▸ Directive: Starting at the line that contains "row_17, row_18, row_19" and ending at the last line of the material below, rewrite each line as an item in a numbered list, leaving out blank lines and the pictures.

-- Provided entries follows --

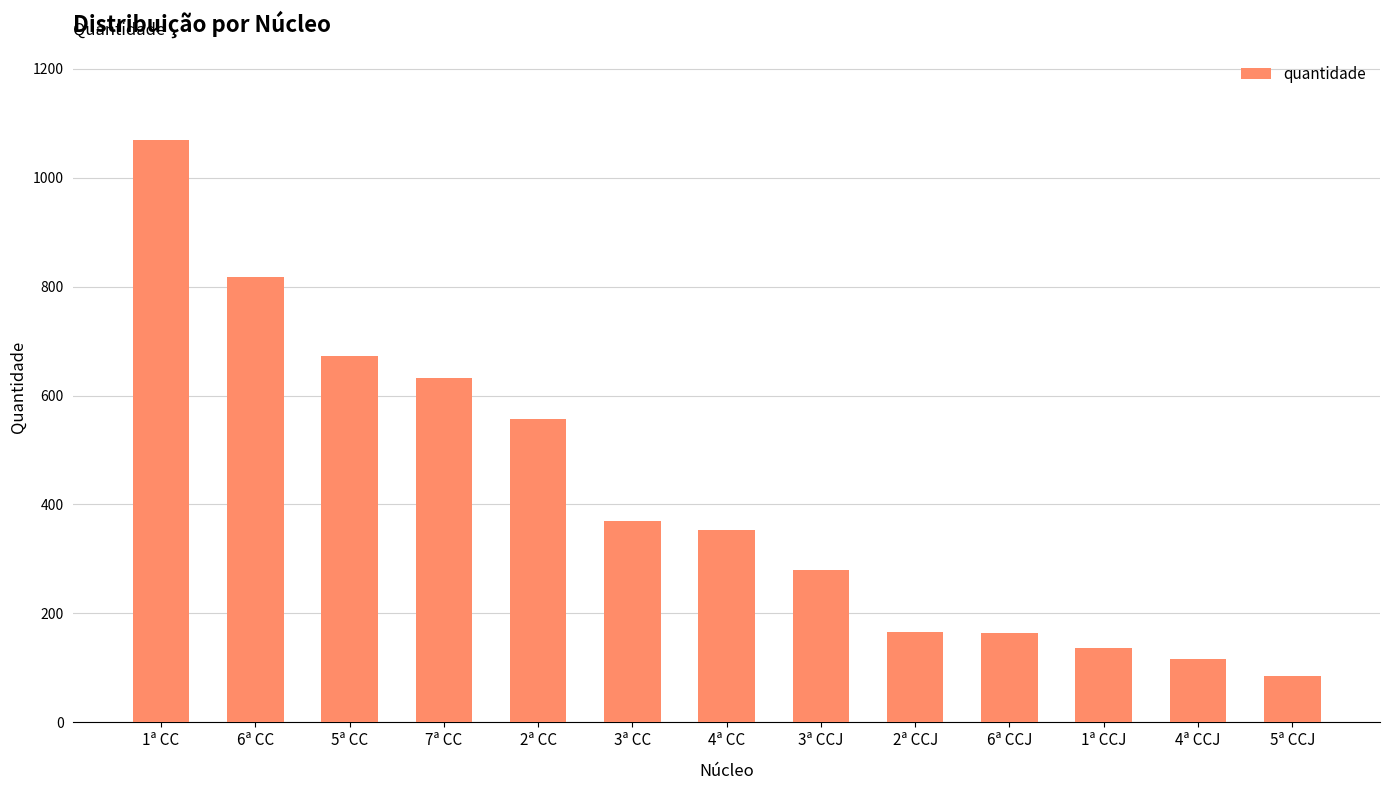

What is the sum of all values?

5422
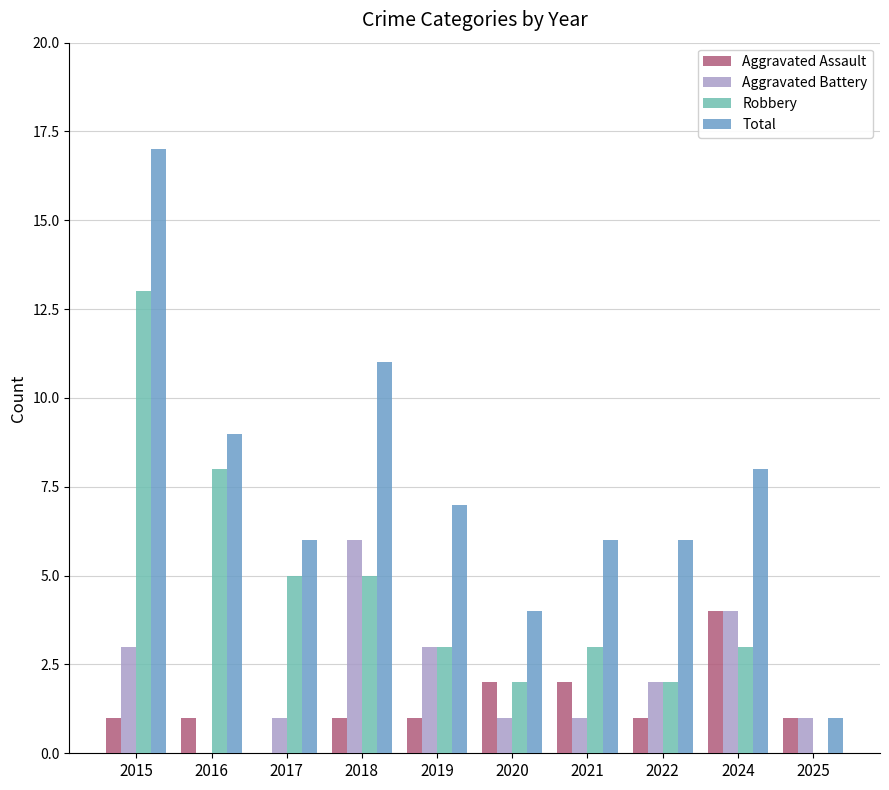

Which category has the highest value across all series?

2015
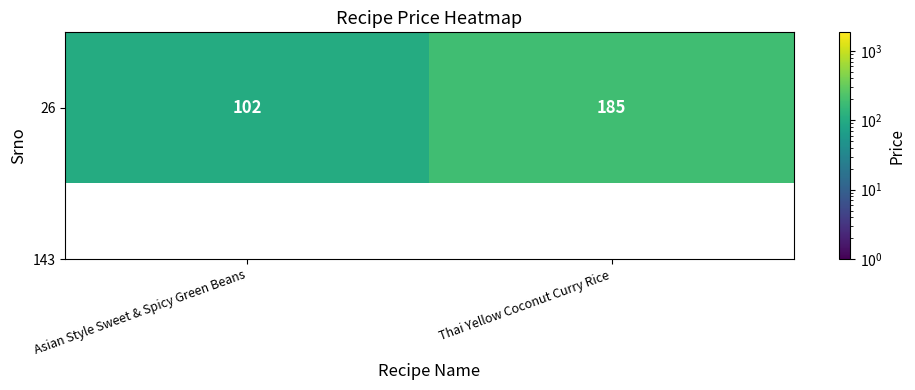

The chart shows a value of 185 at Thai Yellow Coconut Curry Rice. True or false?

True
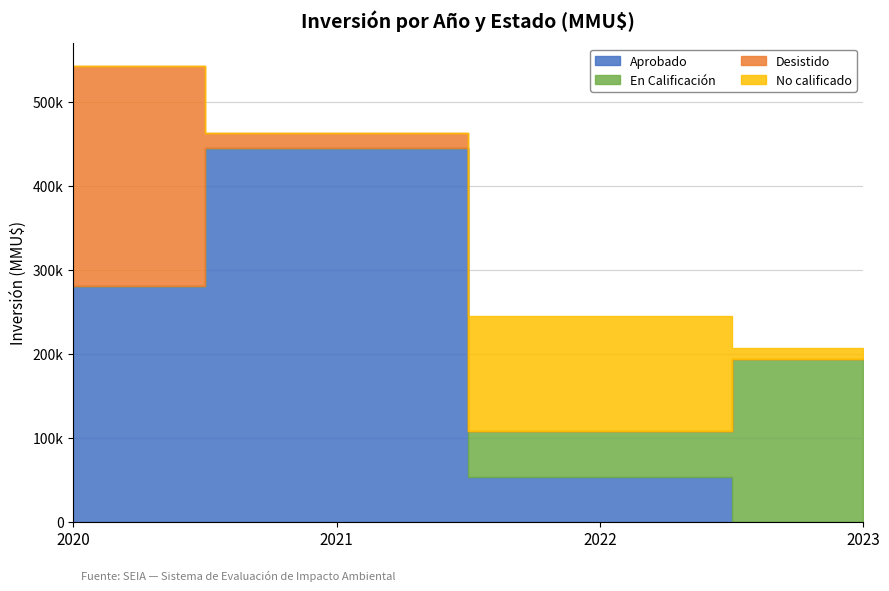

How many intersections are there between Desistido and No calificado?

1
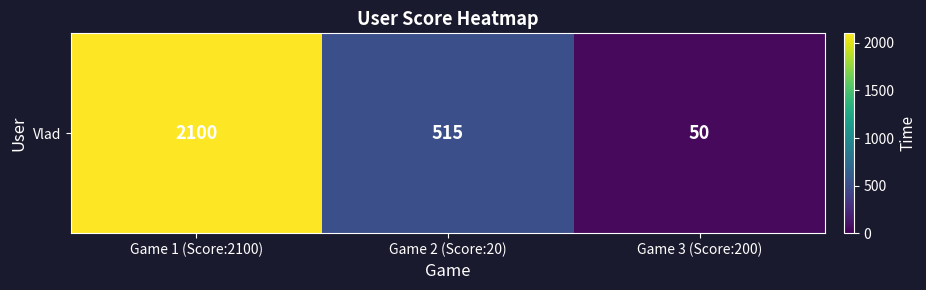

What is the sum of the values at Game 3 (Score:200) and Game 1 (Score:2100)?

2150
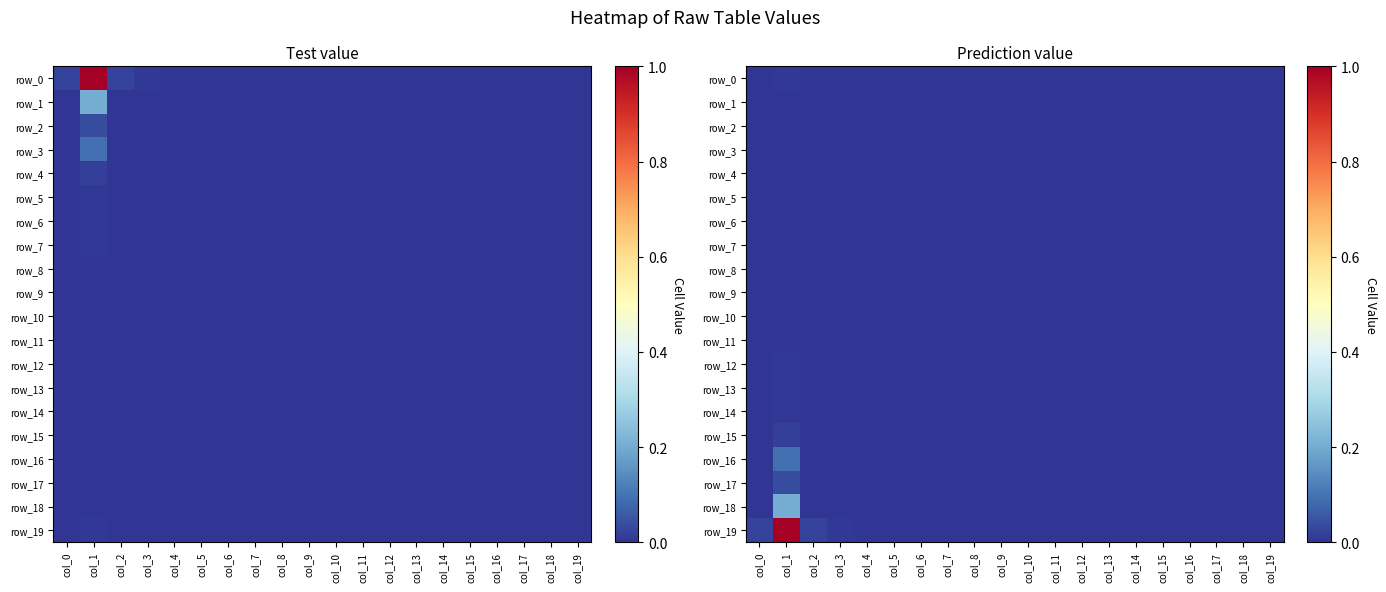

At col_8, list the series in order from smallest to largest.

row_0, row_1, row_2, row_3, row_4, row_5, row_6, row_7, row_8, row_9, row_10, row_11, row_12, row_13, row_14, row_15, row_16, row_17, row_18, row_19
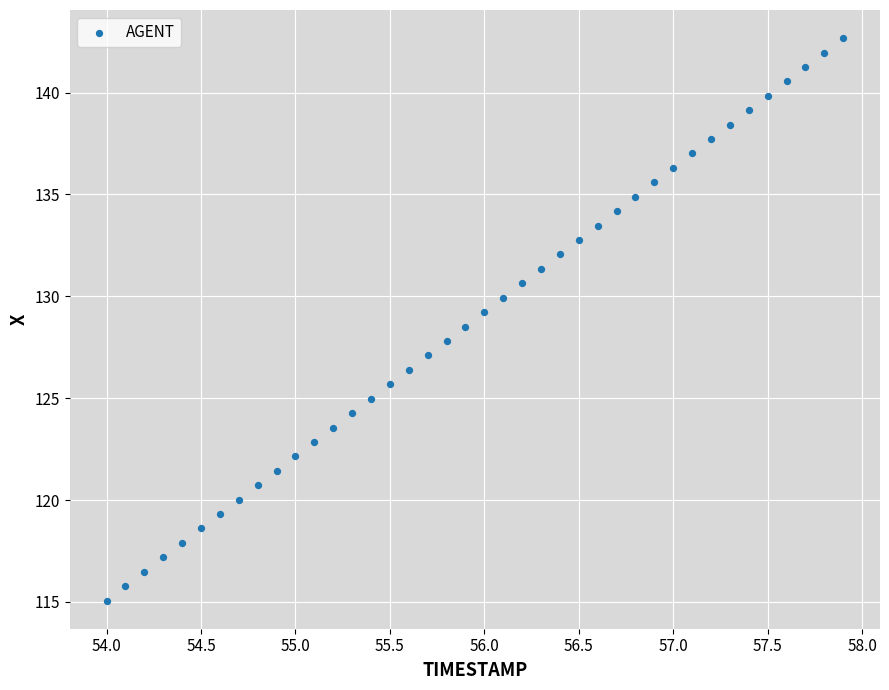

What is the range of X values (max minus min)?

3.9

-- Provided entries concluded --

▸ Finished task:
1. row_0, row_1, row_2, row_3, row_4, row_5, row_6, row_7, row_8, row_9, row_10, row_11, row_12, row_13, row_14, row_15, row_16, row_17, row_18, row_19
2. What is the range of X values (max minus min)?
3. 3.9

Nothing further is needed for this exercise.